● **Exercise prompt**:
Can you transcribe every line of text in the listing below, character for character, while leaving the pictures out of your answer?

● **Material supplied**:
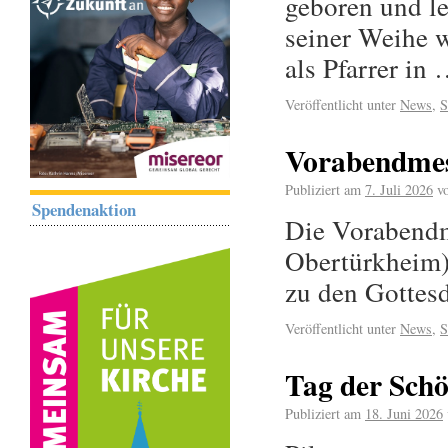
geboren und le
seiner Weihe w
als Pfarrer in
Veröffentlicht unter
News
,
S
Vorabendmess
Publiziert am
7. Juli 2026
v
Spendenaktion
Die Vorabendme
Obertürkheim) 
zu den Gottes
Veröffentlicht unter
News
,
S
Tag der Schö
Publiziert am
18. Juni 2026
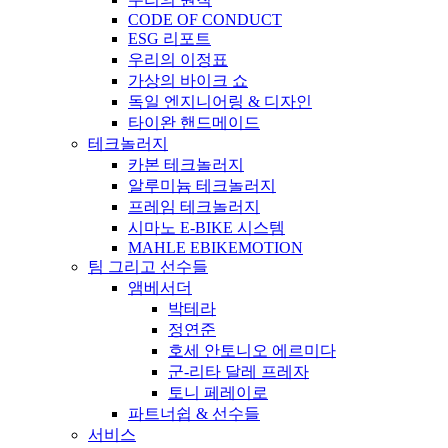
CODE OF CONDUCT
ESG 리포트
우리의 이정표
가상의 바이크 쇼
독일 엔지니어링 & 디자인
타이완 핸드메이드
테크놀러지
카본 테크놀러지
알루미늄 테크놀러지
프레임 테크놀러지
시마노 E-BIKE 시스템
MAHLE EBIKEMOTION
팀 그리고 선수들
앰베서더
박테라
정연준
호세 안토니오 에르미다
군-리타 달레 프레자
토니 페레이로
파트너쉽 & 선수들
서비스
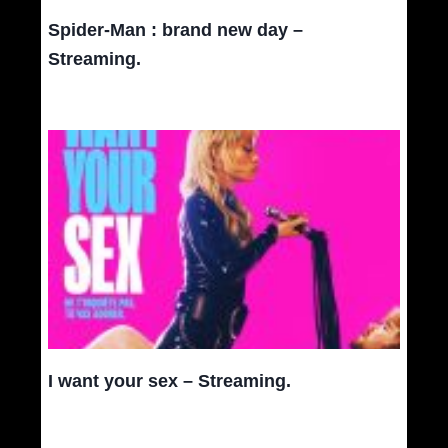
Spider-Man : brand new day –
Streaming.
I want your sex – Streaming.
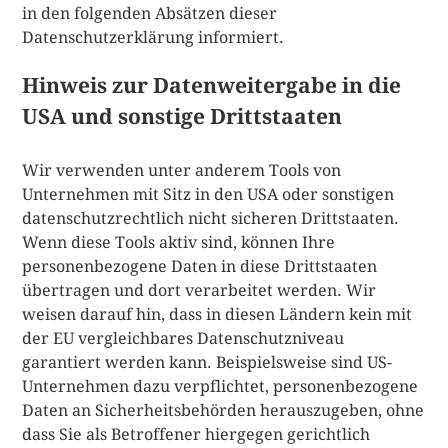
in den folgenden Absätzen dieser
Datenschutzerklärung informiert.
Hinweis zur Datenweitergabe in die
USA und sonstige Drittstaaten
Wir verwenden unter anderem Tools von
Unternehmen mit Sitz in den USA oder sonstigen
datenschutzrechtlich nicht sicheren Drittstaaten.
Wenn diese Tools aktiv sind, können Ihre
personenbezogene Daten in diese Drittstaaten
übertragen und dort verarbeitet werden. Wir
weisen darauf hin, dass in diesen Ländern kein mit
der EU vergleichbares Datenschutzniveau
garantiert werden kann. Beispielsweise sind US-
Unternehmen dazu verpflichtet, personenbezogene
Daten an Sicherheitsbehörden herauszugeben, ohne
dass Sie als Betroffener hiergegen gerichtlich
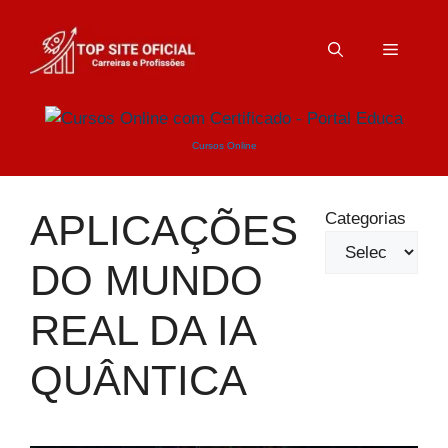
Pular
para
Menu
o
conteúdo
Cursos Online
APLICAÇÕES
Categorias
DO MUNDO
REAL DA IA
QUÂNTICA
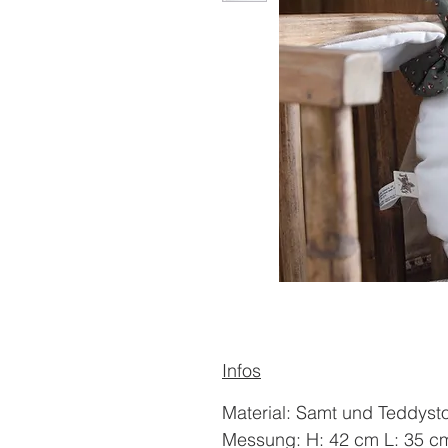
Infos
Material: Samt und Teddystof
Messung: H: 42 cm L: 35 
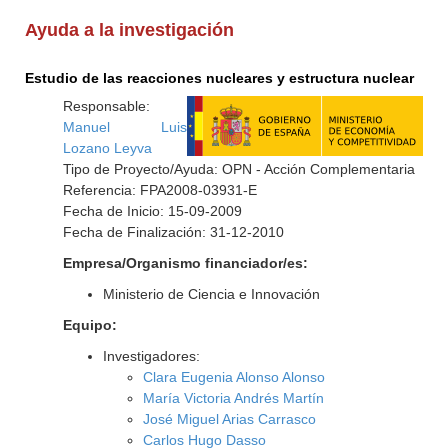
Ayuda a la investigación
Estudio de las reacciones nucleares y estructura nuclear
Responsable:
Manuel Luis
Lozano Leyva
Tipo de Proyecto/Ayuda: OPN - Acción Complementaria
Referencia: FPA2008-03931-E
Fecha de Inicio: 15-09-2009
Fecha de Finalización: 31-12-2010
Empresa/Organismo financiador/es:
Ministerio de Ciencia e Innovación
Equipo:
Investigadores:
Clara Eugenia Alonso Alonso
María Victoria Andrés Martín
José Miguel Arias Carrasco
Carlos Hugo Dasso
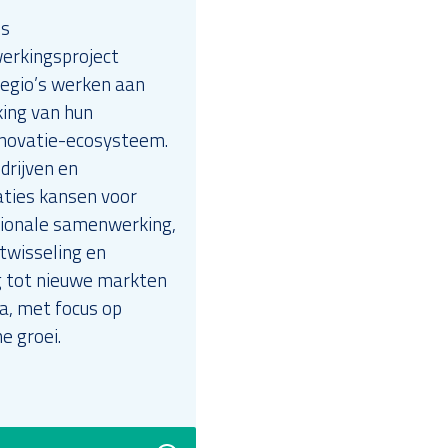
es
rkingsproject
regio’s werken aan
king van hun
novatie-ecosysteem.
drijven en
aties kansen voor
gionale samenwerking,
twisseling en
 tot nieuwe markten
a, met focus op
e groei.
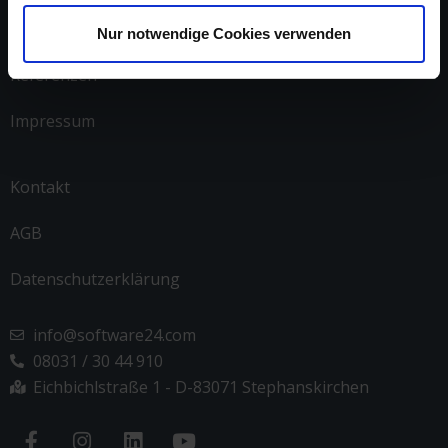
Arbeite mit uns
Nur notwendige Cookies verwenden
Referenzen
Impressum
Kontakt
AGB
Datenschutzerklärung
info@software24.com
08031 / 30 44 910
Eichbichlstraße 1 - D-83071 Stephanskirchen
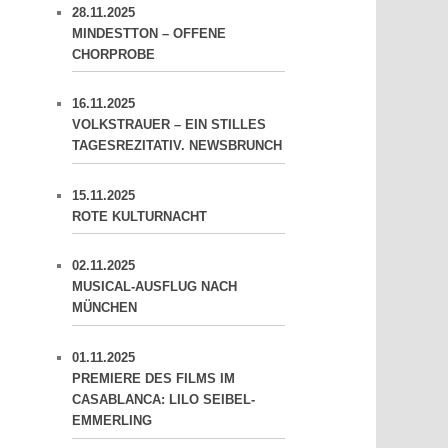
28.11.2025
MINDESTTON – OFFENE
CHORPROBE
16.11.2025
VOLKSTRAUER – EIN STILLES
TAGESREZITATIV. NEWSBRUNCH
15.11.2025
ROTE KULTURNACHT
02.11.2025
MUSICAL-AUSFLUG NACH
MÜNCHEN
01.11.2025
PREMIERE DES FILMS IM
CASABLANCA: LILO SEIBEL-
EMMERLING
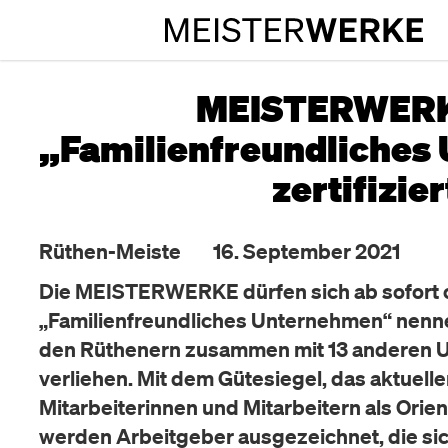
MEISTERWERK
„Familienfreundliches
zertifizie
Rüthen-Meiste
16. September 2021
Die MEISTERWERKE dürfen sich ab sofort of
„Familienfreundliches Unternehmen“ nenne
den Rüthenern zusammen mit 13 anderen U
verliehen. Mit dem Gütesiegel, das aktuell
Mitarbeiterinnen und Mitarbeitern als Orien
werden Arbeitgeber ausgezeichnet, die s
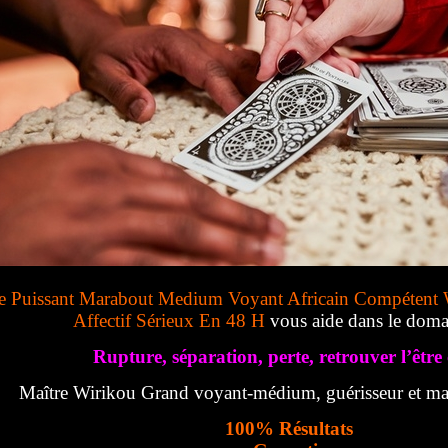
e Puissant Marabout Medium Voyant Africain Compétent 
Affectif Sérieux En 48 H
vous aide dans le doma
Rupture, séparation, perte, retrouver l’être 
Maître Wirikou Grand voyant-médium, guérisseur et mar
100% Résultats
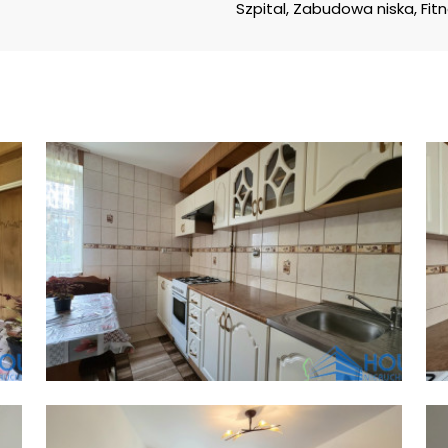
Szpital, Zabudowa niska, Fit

● **Your response**:
geboren und le
seiner Weihe w
als Pfarrer in
Veröffentlicht unter
News
,
S
Vorabendmess
Publiziert am
7. Juli 2026
v
Spendenaktion
Die Vorabendme
Obertürkheim) 
zu den Gottes
Veröffentlicht unter
News
,
S
Tag der Schö
Publiziert am
18. Juni 2026
CODE OF CONDUCT
ESG 리포트
우리의 이정표
가상의 바이크 쇼
독일 엔지니어링 & 디자인
타이완 핸드메이드
테크놀러지
카본 테크놀러지
알루미늄 테크놀러지
프레임 테크놀러지
시마노 E-BIKE 시스템
MAHLE EBIKEMOTION
팀 그리고 선수들
앰베서더
박테라
정연준
호세 안토니오 에르미다
군-리타 달레 프레자
토니 페레이로
파트너쉽 & 선수들
서비스
Spider-Man : brand new day –
Streaming.
I want your sex – Streaming.
in den folgenden Absätzen dieser
Datenschutzerklärung informiert.
Hinweis zur Datenweitergabe in die
USA und sonstige Drittstaaten
Wir verwenden unter anderem Tools von
Unternehmen mit Sitz in den USA oder sonstigen
datenschutzrechtlich nicht sicheren Drittstaaten.
Wenn diese Tools aktiv sind, können Ihre
personenbezogene Daten in diese Drittstaaten
übertragen und dort verarbeitet werden. Wir
weisen darauf hin, dass in diesen Ländern kein mit
der EU vergleichbares Datenschutzniveau
garantiert werden kann. Beispielsweise sind US-
Unternehmen dazu verpflichtet, personenbezogene
Daten an Sicherheitsbehörden herauszugeben, ohne
dass Sie als Betroffener hiergegen gerichtlich
Pular
para
Menu
o
conteúdo
Cursos Online
APLICAÇÕES
Categorias
DO MUNDO
REAL DA IA
QUÂNTICA
Infos
Material: Samt und Teddystof
Messung: H: 42 cm L: 35 
Ayuda a la investigación
Estudio de las reacciones nucleares y estructura nuclear
Responsable:
Manuel Luis
Lozano Leyva
Tipo de Proyecto/Ayuda: OPN - Acción Complementaria
Referencia: FPA2008-03931-E
Fecha de Inicio: 15-09-2009
Fecha de Finalización: 31-12-2010
Empresa/Organismo financiador/es:
Ministerio de Ciencia e Innovación
Equipo:
Investigadores:
Clara Eugenia Alonso Alonso
María Victoria Andrés Martín
José Miguel Arias Carrasco
Carlos Hugo Dasso
es
rkingsproject
regio’s werken aan
king van hun
novatie-ecosysteem.
drijven en
aties kansen voor
gionale samenwerking,
twisseling en
 tot nieuwe markten
a, met focus op
e groei.
Arbeite mit uns
Nur notwendige Cookies verwenden
Referenzen
Impressum
Kontakt
AGB
Datenschutzerklärung
info@software24.com
08031 / 30 44 910
Eichbichlstraße 1 - D-83071 Stephanskirchen
28.11.2025
MINDESTTON – OFFENE
CHORPROBE
16.11.2025
VOLKSTRAUER – EIN STILLES
TAGESREZITATIV. NEWSBRUNCH
15.11.2025
ROTE KULTURNACHT
02.11.2025
MUSICAL-AUSFLUG NACH
MÜNCHEN
01.11.2025
PREMIERE DES FILMS IM
CASABLANCA: LILO SEIBEL-
EMMERLING
MEISTERWERK
„Familienfreundliches
zertifizie
Rüthen-Meiste
16. September 2021
Die MEISTERWERKE dürfen sich ab sofort of
„Familienfreundliches Unternehmen“ nenne
den Rüthenern zusammen mit 13 anderen U
verliehen. Mit dem Gütesiegel, das aktuell
Mitarbeiterinnen und Mitarbeitern als Orien
werden Arbeitgeber ausgezeichnet, die s
e Puissant Marabout Medium Voyant Africain Compétent 
Affectif Sérieux En 48 H
vous aide dans le doma
Rupture, séparation, perte, retrouver l’être 
Maître Wirikou Grand voyant-médium, guérisseur et mar
100% Résultats
Szpital, Zabudowa niska, Fit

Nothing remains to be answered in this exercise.